Crédit : Gisbert L. Brunner, Christian Pfeiffer-Belli - Schéma illustrant la rubrique traitant du chronographe.

Crédit : Gisbert L. Brunner, Christian Pfeiffer-Belli - Rubrique dédiée aux montres réveil, et répertoriant les différents calibres de ce type de complication (sur quatre pages).
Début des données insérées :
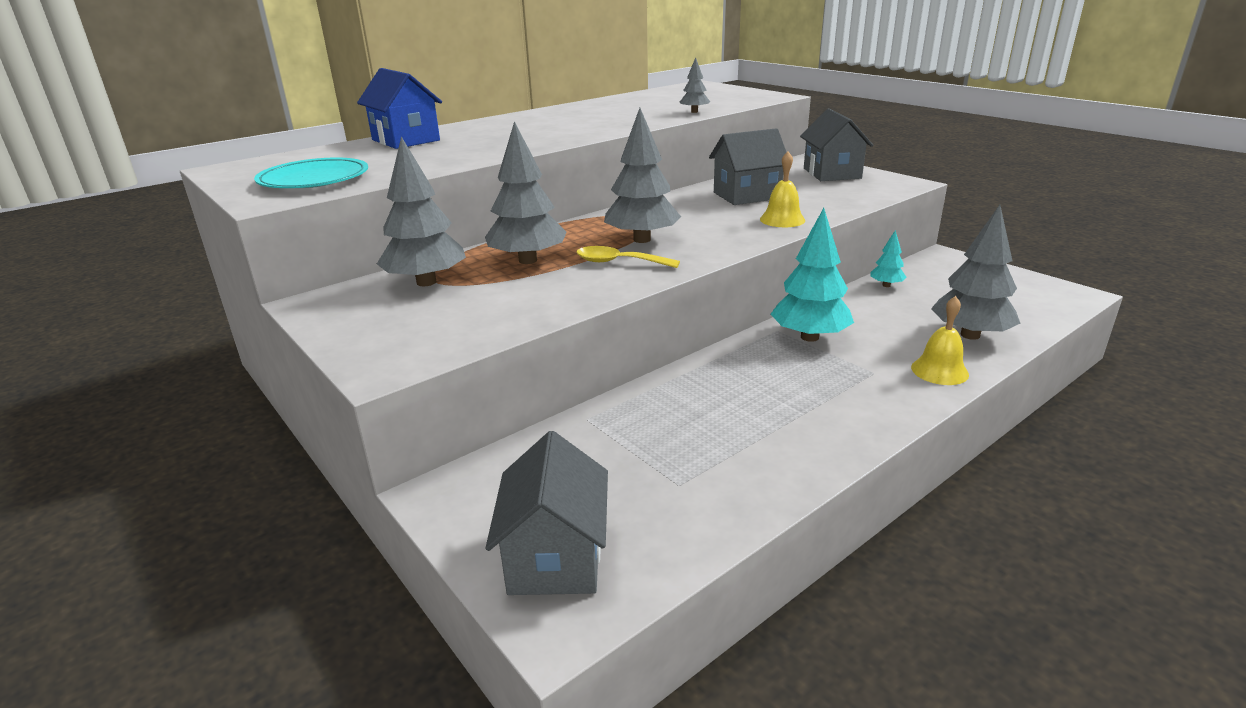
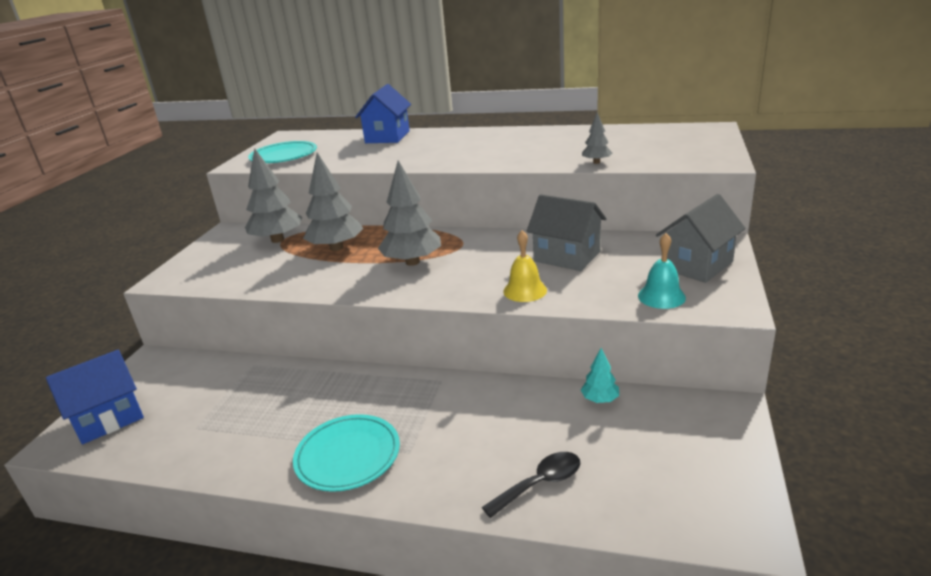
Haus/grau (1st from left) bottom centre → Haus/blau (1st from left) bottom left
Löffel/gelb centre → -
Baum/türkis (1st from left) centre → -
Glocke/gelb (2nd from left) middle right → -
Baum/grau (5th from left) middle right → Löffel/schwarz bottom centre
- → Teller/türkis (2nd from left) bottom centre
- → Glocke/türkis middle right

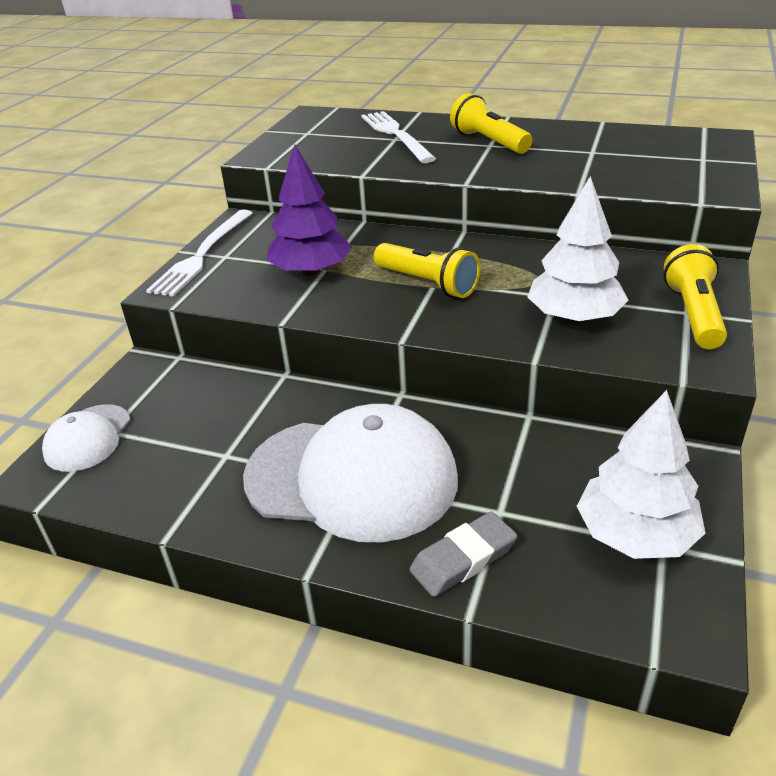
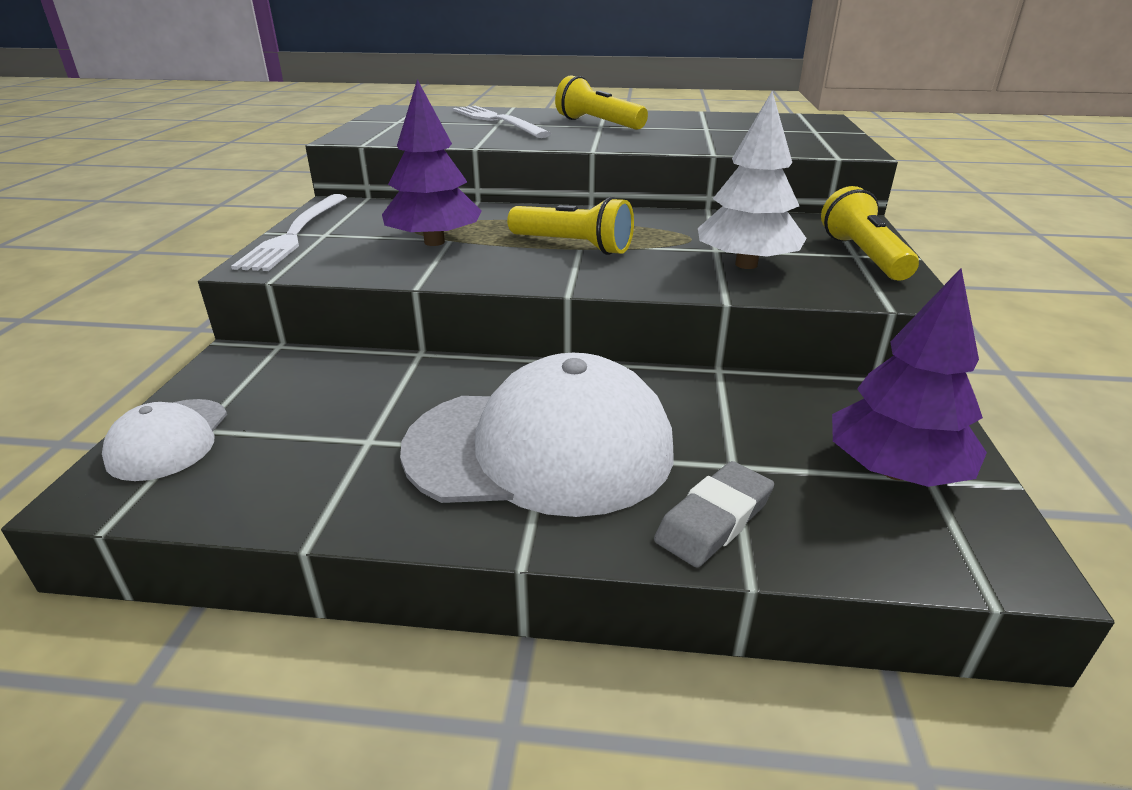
Baum/weiß (2nd from left) middle right → Baum/lila (2nd from left) middle right

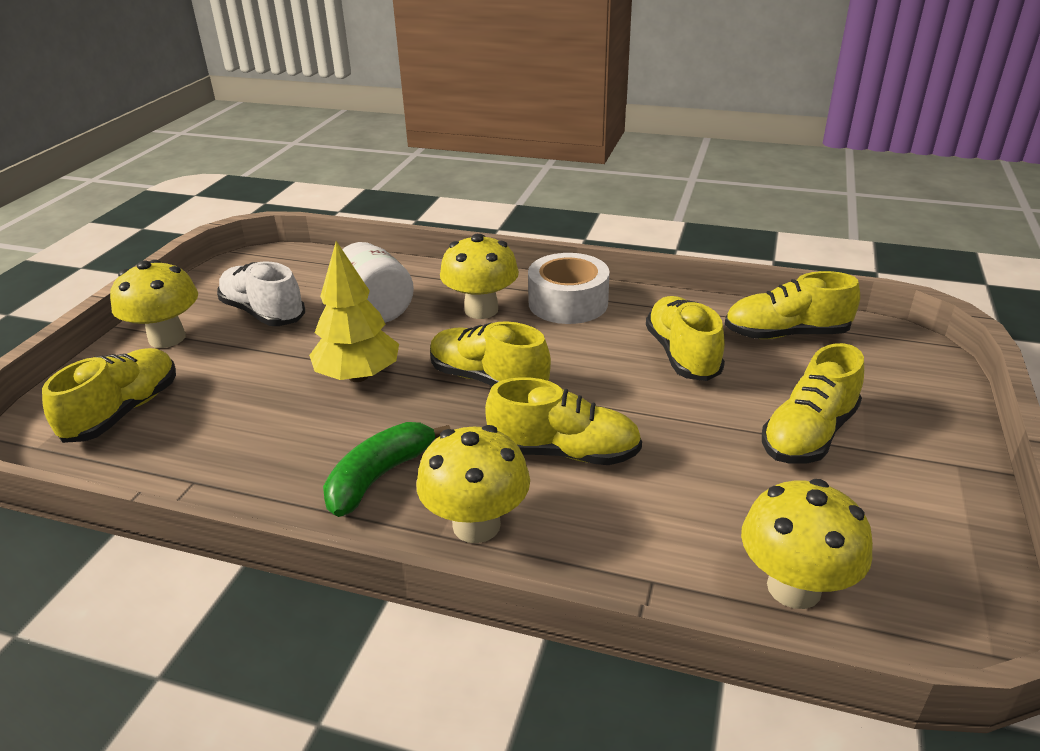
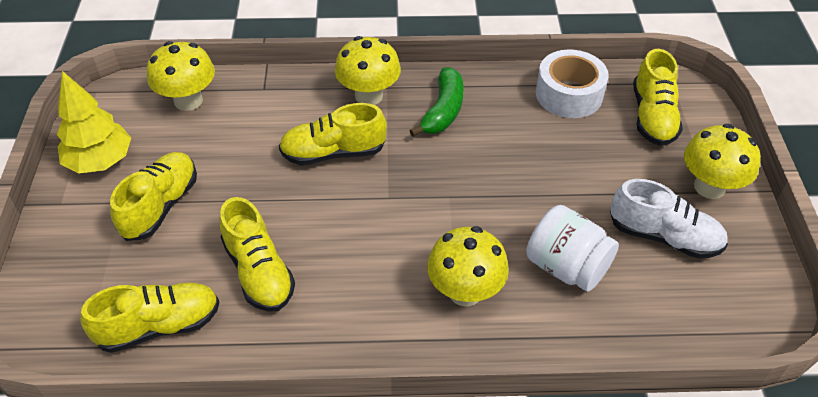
Baum/gelb centre → Baum/gelb top left, move
Schuh/gelb (2nd from left) centre → -
Klebeband/weiß centre → Klebeband/weiß top right, move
Vous avez peut-être remarqué, en observant les pages du livre, que celui-ci est rédigé en trois langues : anglais, allemand et français. Voilà qui explique la taille imposante de l’ouvrage, au regard de la relative minceur du contenu. C’est bien dommage : si l’on ne conservait que les passages en français, le livre se réduirait comme peau de chagrin ! Et l’on ne peut s’empêcher de penser que l’édition en trois langues permet de faire du remplissage. Ou peut-être était-ce une question de moyens, car permettant d’écouler les stocks à l’étranger ? Que sais-je…en tout cas, c’est bien dommage. On peut tout de même y trouver un maigre avantage : disposer de la traduction directe, en anglais comme en allemand, de termes techniques introuvables dans des dictionnaires lambda.

Pour conclure, voilà un ouvrage de qualité. Clair, précis, de qualité, proche de l’impartialité, bien que parfois trop succin. Il a également le mérite de relater l’histoire d’un vaste panel d’enseignes, qu’elles soient connues ou non. Le livre convient à tous types de lecteurs, amateurs comme initiés, mais lassera immanquablement les mordus de mécanique pure. Je doute même que quiconque puisse se vanter de ne rien apprendre en le parcourant. Bref, c’est à mes yeux un ouvrage de référence. Et pour finir, avantage non négligeable : un prix très abordable pour un livre de cette taille et de cette qualité.